Ehrlich gesagt hatte ich 'Staatenlos' zuerst als typisches Auswanderer-Fantasiebuch abgehakt. Cover, Titel, das Versprechen vom steuerfreien Leben - das klingt nach dem Genre, das man im Flugzeug kauft und nie zu Ende liest. Aber dann saß ich an einem Sonntagabend damit auf dem Sofa und war nach zwei Stunden noch nicht fertig.

Das Buch erklärt die sogenannte Flaggentheorie: Staatsbürgerschaft hier, steuerlicher Wohnsitz da, Unternehmen woanders. Jede Fahne an einem anderen Mast. Der Autor geht das strukturiert durch - Wohnsitz, Einkommen, Bankkonten, Investments. Für jemanden, der ernsthaft über ein Leben mit mehr geografischer Freiheit nachdenkt, ist das kein schlechter Einstieg.

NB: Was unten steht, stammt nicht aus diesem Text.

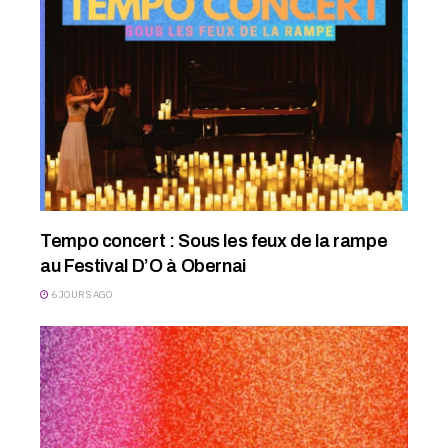
Tempo concert : Sous les feux de la rampe
au Festival D’O à Obernai
6 JOURS AGO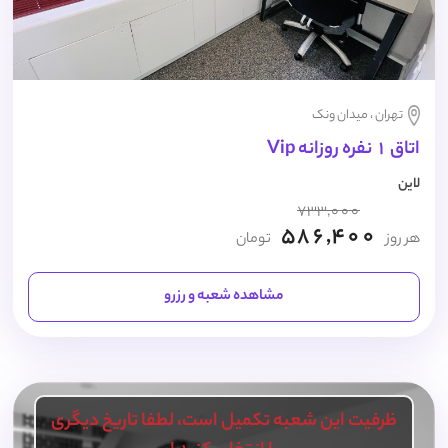
تهران ، میدان ونک
اتاق 1 نفره روزانه Vip
لاین
733,000
586,400
هر روز
تومان
مشاهده شعبه و رزرو
ظرفیت این شعبه تکمیل است، لطفا تاریخ دیگری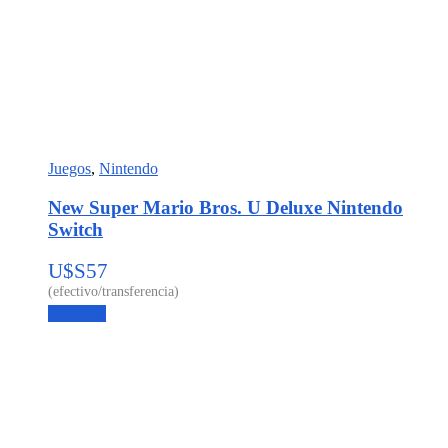
Juegos
,
Nintendo
New Super Mario Bros. U Deluxe Nintendo
Switch
U$S
57
Leer más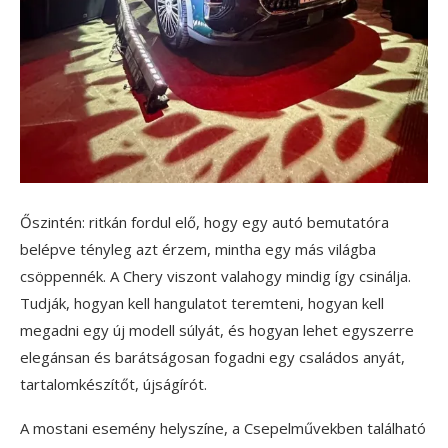
Őszintén: ritkán fordul elő, hogy egy autó bemutatóra
belépve tényleg azt érzem, mintha egy más világba
csöppennék. A Chery viszont valahogy mindig így csinálja.
Tudják, hogyan kell hangulatot teremteni, hogyan kell
megadni egy új modell súlyát, és hogyan lehet egyszerre
elegánsan és barátságosan fogadni egy családos anyát,
tartalomkészítőt, újságírót.
A mostani esemény helyszíne, a Csepelművekben található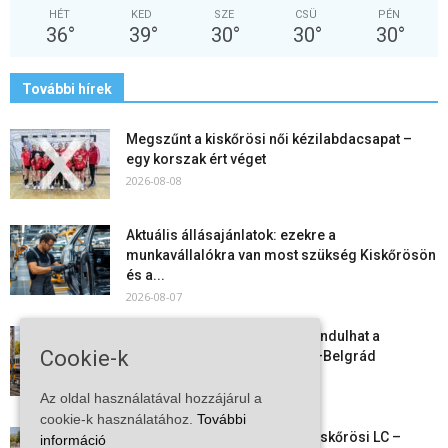
HÉT
KED
SZE
CSÜ
PÉN
36
°
39
°
30
°
30
°
30
°
További hírek
Megszűnt a kiskőrösi női kézilabdacsapat –
egy korszak ért véget
2026-08-08
Aktuális állásajánlatok: ezekre a
munkavállalókra van most szükség Kiskőrösön
és a...
2026-08-07
Vitézy Dávid: már ősszel újraindulhat a
Cookie-k
személyszállítás a Budapest–Belgrád
vasútvonalon
Az oldal használatával hozzájárul a
2026-08-06
cookie-k használatához.
További
Megkezdte a felkészülést a Kiskőrösi LC –
információ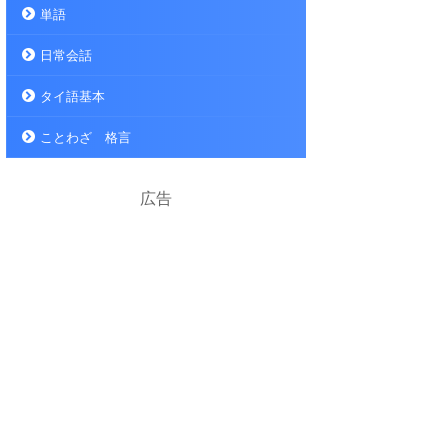
単語
日常会話
タイ語基本
ことわざ 格言
広告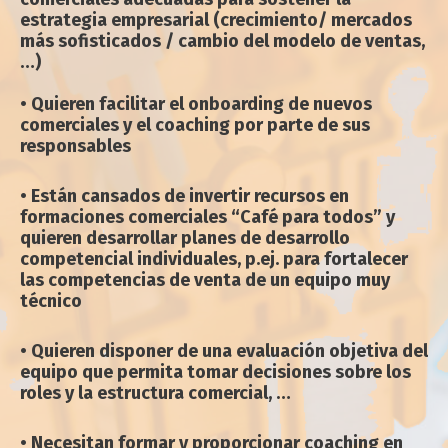
estrategia empresarial (crecimiento/ mercados
más sofisticados / cambio del modelo de ventas,
…)
• Quieren facilitar el onboarding de nuevos
comerciales y el coaching por parte de sus
responsables
• Están cansados de invertir recursos en
formaciones comerciales “Café para todos” y
quieren desarrollar planes de desarrollo
competencial individuales, p.ej. para fortalecer
las competencias de venta de un equipo muy
técnico
• Quieren disponer de una evaluación objetiva del
equipo que permita tomar decisiones sobre los
roles y la estructura comercial, …
• Necesitan formar y proporcionar coaching en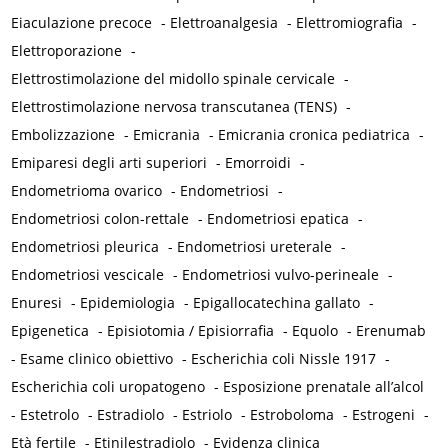
Eiaculazione precoce
-
Elettroanalgesia
-
Elettromiografia
-
Elettroporazione
-
Elettrostimolazione del midollo spinale cervicale
-
Elettrostimolazione nervosa transcutanea (TENS)
-
Embolizzazione
-
Emicrania
-
Emicrania cronica pediatrica
-
Emiparesi degli arti superiori
-
Emorroidi
-
Endometrioma ovarico
-
Endometriosi
-
Endometriosi colon-rettale
-
Endometriosi epatica
-
Endometriosi pleurica
-
Endometriosi ureterale
-
Endometriosi vescicale
-
Endometriosi vulvo-perineale
-
Enuresi
-
Epidemiologia
-
Epigallocatechina gallato
-
Epigenetica
-
Episiotomia / Episiorrafia
-
Equolo
-
Erenumab
-
Esame clinico obiettivo
-
Escherichia coli Nissle 1917
-
Escherichia coli uropatogeno
-
Esposizione prenatale all’alcol
-
Estetrolo
-
Estradiolo
-
Estriolo
-
Estroboloma
-
Estrogeni
-
Età fertile
-
Etinilestradiolo
-
Evidenza clinica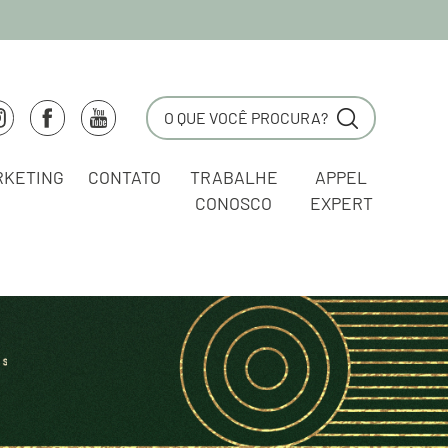
RKETING
CONTATO
TRABALHE
APPEL
CONOSCO
EXPERT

Für wen es sich lohnt - und für wen nicht

Die Stärke liegt im Konzeptionellen. Du verstehst nach der Lektüre, warum manche Menschen in Paraguay angemeldet sind und ihre Rechnungen aus Dubai schicken. Das ist kein Zufall, das ist Strategie - und dieses Buch erklärt die Logik dahinter verständlich.

Mein Vorbehalt: Die konkreten Zahlen und Länderangaben veralten schnell. Steuerrecht ändert sich, Visa-Regeln auch. Das Buch gibt dir das Denkgerüst, aber du wirst es mit aktuellen Quellen ergänzen müssen.

Für angestellte Normalverdiener ohne Unternehmen ist der Nutzen eher begrenzt. Für Selbstständige, digitale Nomaden oder alle, die gerade ihr erstes Remote-Business aufbauen, ist es ein guter erster Schritt. 20 Euro für ein Buch, das deine Perspektive auf Steuern und Wohnsitz dauerhaft verschiebt - für mich geht das in Ordnung.